If Dukakis lost without Willie Horton, what lessons would be learned by the Democrats?I have to keep going through this again and again: "The Republican convention was particularly important. It took Bush from a double-digit deficit at the beginning of August to a narrow lead at the end of that month. After that, Bush never lost the lead. This is something that conventional accounts of the Willie Horton ad rarely mention: Dukakis was already behind when the ad appeared." https://www.washingtonpost.com/news...top-the-endless-hype-of-the-willie-horton-ad/ As the article acknowledges "there is always the counterfactual: Could Dukakis have come from behind in October and won the election if not for the attacks on his record on crime?" I would guess that the answer is No, though he could have made the race a bit closer. 1988 was after all a year of peace and prosperity, which usually favor the party in power, and it's not like *apart from the Willie Horton issue* Dukakis was such a great campaigner. (For example, Bush had the edge on national security--and Dukakis' ride in that tnak didn't help--and Dukakis could be attacked on crime even apart from the prison furlough issue because of his opposition to capital punishment.)
So, good for Jesse Jackson to the extent he was able to de-toxify the issue. Heck the criminal could just has well been a German-American, a Polish-American, an Asian-American, Latino-American, etc, etc, etc. And same for the victim.https://www.washingtonpost.com/news...top-the-endless-hype-of-the-willie-horton-ad/
' . . . In this second time period, Bush’s popularity was sharply higher among people who already harbored unfavorable feelings about blacks. . . '
' . . . But what happened after Oct. 21? On that day, Jesse Jackson said on CBS News what few had said publicly to that point: that using Horton’s case as a campaign message actually played on racial fears. In so doing, Mendelberg argues, Jackson took an issue that had been only implicitly about race and made it explicit. Subsequent news stories began to mention race and racism when they discussed Horton and the campaign.
'Most crucially, voters, now aware that this campaign message potentially violated norms against racism, no longer reacted in the same way. Among voters interviewed after Jackson’s statement —between Oct. 22 and Election Day in Mendelberg’s survey — racial prejudice ceased to predict attitudes toward Bush and Dukakis. Jackson’s argument had neutralized the issue. . . '
I suspect that probably the neatest single POD to make Dukakis win is to have him not fire (or more quickly rehire) John Sasso as campaign manager - Sasso was talented and tough (and generally credited with propelling Dukakis to the top of the Democratic primaries in the first place) - whereas Susan Estrich had absolutely no prior experience managing a campaign and didn't exactly acquit herself well in 1988.
If Sasso is brought back as campaign manager in March after the Michigan primary (which was apparently mooted), rather than late September - it's very easy to see Dukakis not blowing the massive lead he had after the Democratic Convention and (at the very least) eking out a small victory.

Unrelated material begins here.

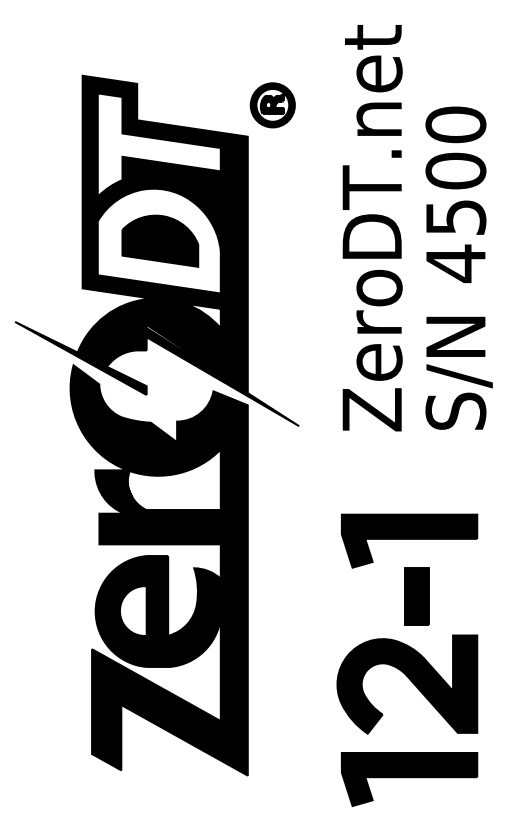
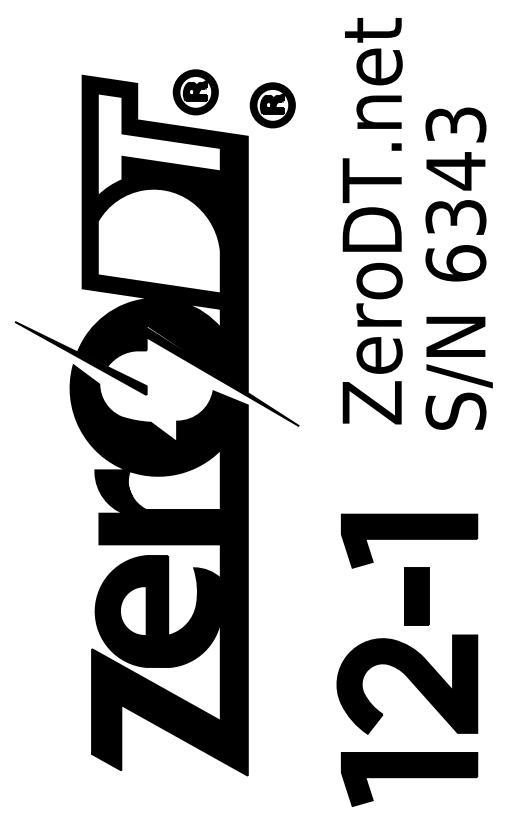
part at (195, 92): none -> present
text at (455, 194): 4500 -> 6343
text at (372, 228) position: (372, 228) -> (372, 221)
part at (160, 240): present -> none
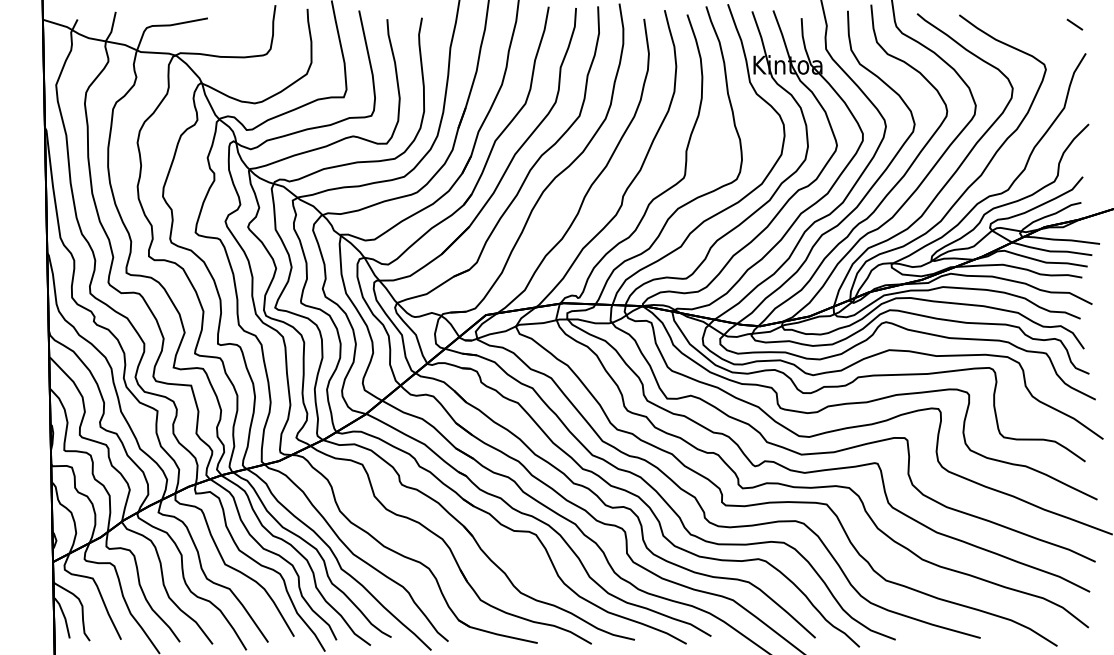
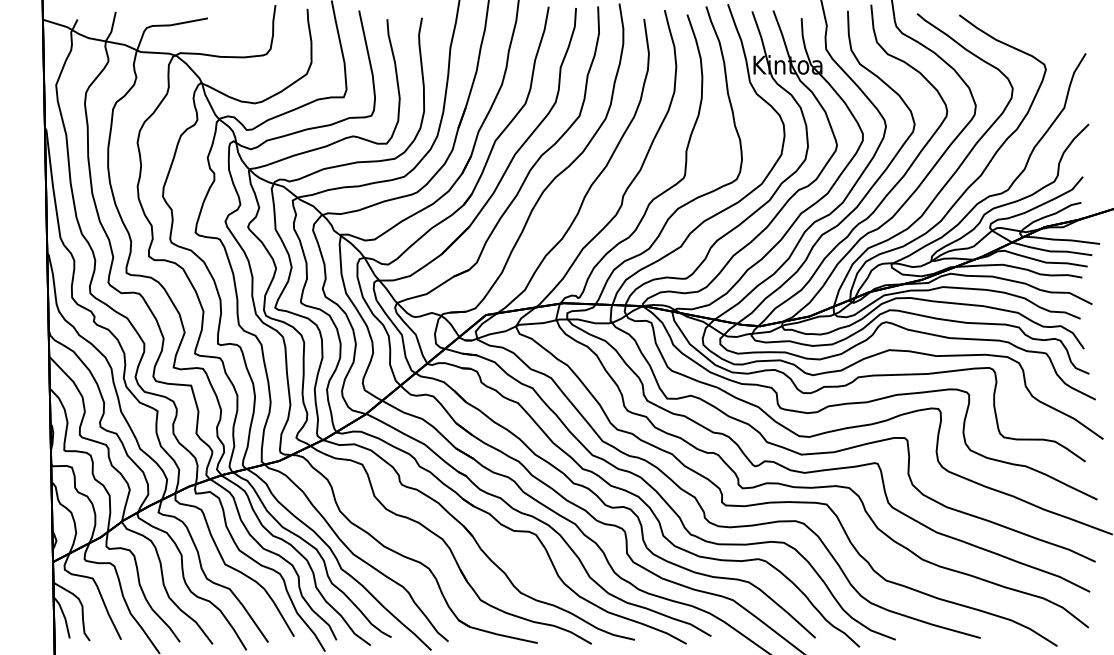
line at (1074, 24): present -> none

Sure, three examples do indeed suggest that there's absolutely no way Dukakis wins by the 17% margin that polls had him at at before the conventions. I don't think he could have won by that much either.
But Dukakis' wide (hypothetical) lead also casts doubt on the whole 'peace and prosperity was so obvious that Bush was clearly going to win, nothing could change that' counter-hypothesis here.
If anything, 'parties get turned out of office after they've served more than one term' is a much more straightforward fundamental predictor if you insist on using one, since it's only been wrong once since 1948 - in 1988 itself. Maybe Atwater and Estrich were a part of that.
That I will agree with - if there ever was a time for a party to make it to three terms post Truman, 1988 was it. The economy was good, and Bush had an better time piggybacking of of his president's popularity than either Nixon or Gore would.
[If anything, one of the things that Dukakis would probably need to do to pull out a win is change up the electoral math - Bentsen was a good VP pick but the southern states and Texas were still all way beyond reach for him - if he runs with someone like Jim Blanchard or John Glenn and focuses more on Michigan or Ohio, he only needs something like a 3% swing elsewhere to win, and that does seem a bit more doable (The tough part is probably getting a big enough home-state bounce for VP, to be honest) - and then we have a scenario where Dukakis scrapes out a victory despite Bush winning the popular vote by a sizable margin]
http://www.presidency.ucsb.edu/showelection.php?year=1980
Reagan 50.7%
Carter 41.0 %
Anderson 6.6%
Yes, Reagan did technically beat Carter by about 10 points, but with Reagan having 50.7% of the popular vote, I'm going to consider that, not so much a mandate, more than voters are giving his administration a chance.